Between living in Europe, playing in the NHL and now being a scout, Kron has explored many nooks around the world.

“I haven’t been to Africa, but maybe one day,” he joked. “But [I’ve been to] pretty much all the hockey countries. Nowadays, even Hungry is being considered a hockey country. Hockey is growing in Europe. And even in Japan. It’s a global sport, and hopefully it will grow even more.”

As a player, Kron built toward the playoffs, in which he played 16 career games. As a scout, Kron builds toward the draft. His work culminates in early June, when the scouting department and front office evaluate every potential pick, assemble their rankings and compile a wish list.

“The draft is pretty much our baby. That’s where all the work comes to fruition,” he said. “Even though you don’t really know who you’re going to get, you’re ready and you anticipate where somebody might be, so it’s exciting.”
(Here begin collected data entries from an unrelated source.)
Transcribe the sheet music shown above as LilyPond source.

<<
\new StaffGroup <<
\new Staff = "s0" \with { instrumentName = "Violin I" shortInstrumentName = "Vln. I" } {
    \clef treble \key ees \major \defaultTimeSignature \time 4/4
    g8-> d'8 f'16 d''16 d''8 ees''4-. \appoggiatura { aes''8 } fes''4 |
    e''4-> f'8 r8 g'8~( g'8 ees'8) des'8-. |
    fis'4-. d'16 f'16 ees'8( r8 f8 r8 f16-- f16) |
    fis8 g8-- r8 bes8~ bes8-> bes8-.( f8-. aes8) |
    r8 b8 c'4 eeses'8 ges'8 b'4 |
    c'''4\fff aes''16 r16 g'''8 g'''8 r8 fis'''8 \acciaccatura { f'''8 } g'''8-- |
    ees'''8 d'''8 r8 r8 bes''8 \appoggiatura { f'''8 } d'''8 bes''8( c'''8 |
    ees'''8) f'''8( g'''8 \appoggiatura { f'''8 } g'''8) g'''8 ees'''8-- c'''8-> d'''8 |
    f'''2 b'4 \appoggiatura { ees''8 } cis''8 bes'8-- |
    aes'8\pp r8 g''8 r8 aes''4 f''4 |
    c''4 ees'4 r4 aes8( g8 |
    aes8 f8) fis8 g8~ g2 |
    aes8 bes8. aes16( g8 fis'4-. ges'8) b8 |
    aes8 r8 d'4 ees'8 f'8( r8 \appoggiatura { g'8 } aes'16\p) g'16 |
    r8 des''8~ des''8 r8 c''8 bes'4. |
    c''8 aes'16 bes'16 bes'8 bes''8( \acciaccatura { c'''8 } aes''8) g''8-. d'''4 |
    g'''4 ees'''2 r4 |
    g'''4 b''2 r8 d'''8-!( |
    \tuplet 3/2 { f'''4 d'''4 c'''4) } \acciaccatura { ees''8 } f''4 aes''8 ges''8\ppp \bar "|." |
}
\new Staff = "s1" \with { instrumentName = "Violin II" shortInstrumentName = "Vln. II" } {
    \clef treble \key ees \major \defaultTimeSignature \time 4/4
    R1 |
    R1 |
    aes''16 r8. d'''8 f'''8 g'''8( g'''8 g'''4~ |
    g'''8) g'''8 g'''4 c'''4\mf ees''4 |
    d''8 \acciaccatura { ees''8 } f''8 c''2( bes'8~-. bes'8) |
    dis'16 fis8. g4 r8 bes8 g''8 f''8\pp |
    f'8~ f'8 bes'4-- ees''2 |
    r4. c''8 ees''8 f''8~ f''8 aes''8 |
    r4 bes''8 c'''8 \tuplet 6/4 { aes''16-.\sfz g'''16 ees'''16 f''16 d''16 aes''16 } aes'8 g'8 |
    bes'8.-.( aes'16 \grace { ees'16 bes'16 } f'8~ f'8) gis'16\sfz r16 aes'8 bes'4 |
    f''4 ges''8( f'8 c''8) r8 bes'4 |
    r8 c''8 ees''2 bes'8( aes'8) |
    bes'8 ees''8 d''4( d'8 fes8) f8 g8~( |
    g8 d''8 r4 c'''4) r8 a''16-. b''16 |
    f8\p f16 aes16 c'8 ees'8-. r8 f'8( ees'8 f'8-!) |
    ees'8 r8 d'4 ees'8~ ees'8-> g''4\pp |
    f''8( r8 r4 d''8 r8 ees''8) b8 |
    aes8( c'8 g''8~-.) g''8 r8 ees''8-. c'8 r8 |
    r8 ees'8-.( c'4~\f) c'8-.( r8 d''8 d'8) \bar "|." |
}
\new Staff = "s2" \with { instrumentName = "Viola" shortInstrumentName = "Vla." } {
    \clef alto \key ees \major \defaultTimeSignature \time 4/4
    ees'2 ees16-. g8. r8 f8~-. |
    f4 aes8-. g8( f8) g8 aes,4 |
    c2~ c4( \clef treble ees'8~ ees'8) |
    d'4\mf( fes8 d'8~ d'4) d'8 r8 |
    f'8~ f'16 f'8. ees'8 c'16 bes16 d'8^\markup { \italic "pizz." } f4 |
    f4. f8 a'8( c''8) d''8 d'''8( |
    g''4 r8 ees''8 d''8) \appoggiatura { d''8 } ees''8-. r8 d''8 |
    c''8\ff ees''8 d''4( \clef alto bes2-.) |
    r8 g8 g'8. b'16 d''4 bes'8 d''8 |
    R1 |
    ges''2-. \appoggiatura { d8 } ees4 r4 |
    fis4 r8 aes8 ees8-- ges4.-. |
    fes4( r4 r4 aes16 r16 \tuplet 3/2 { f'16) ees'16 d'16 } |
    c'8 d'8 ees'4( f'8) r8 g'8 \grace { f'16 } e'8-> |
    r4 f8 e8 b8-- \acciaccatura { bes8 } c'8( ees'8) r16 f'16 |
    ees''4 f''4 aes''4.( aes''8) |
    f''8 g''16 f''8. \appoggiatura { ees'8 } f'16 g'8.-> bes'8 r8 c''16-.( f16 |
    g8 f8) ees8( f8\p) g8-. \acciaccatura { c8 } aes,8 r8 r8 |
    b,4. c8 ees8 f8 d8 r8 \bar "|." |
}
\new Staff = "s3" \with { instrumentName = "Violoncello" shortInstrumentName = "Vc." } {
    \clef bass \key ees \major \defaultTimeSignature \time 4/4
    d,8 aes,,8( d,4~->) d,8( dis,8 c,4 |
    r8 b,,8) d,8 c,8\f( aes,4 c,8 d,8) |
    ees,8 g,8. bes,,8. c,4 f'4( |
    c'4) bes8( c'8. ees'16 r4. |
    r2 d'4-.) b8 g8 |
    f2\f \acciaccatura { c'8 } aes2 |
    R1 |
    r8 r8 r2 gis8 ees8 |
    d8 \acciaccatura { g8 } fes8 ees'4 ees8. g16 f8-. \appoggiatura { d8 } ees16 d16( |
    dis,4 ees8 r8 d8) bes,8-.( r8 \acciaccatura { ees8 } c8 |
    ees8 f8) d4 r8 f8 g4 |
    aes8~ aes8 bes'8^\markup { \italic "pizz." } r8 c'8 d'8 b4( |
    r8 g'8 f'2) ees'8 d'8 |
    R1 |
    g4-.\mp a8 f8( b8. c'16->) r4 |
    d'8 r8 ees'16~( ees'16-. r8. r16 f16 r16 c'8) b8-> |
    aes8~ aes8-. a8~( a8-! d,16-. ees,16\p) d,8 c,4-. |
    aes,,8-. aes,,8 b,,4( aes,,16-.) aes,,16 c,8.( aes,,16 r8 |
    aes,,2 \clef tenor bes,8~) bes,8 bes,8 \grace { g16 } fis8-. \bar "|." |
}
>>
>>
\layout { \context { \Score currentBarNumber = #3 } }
Exciting, too, because Kron and the Hurricanes get to make real a kid’s dream of becoming part of the NHL, just as the Canucks did for Kron 27 years ago.

Since then, many players have come and gone and the game has changed. But when asked if he ever sees himself in the young kids who he scouts, Kron paused, thoughtful.

“You do get that excitement. That’s what’s fun about scouting the young kids in juniors. You see those boys that have the drive and are rink rats. That’s what I was,” he said. “I think a lot of kids are still like that, and sometimes it brings back memories.”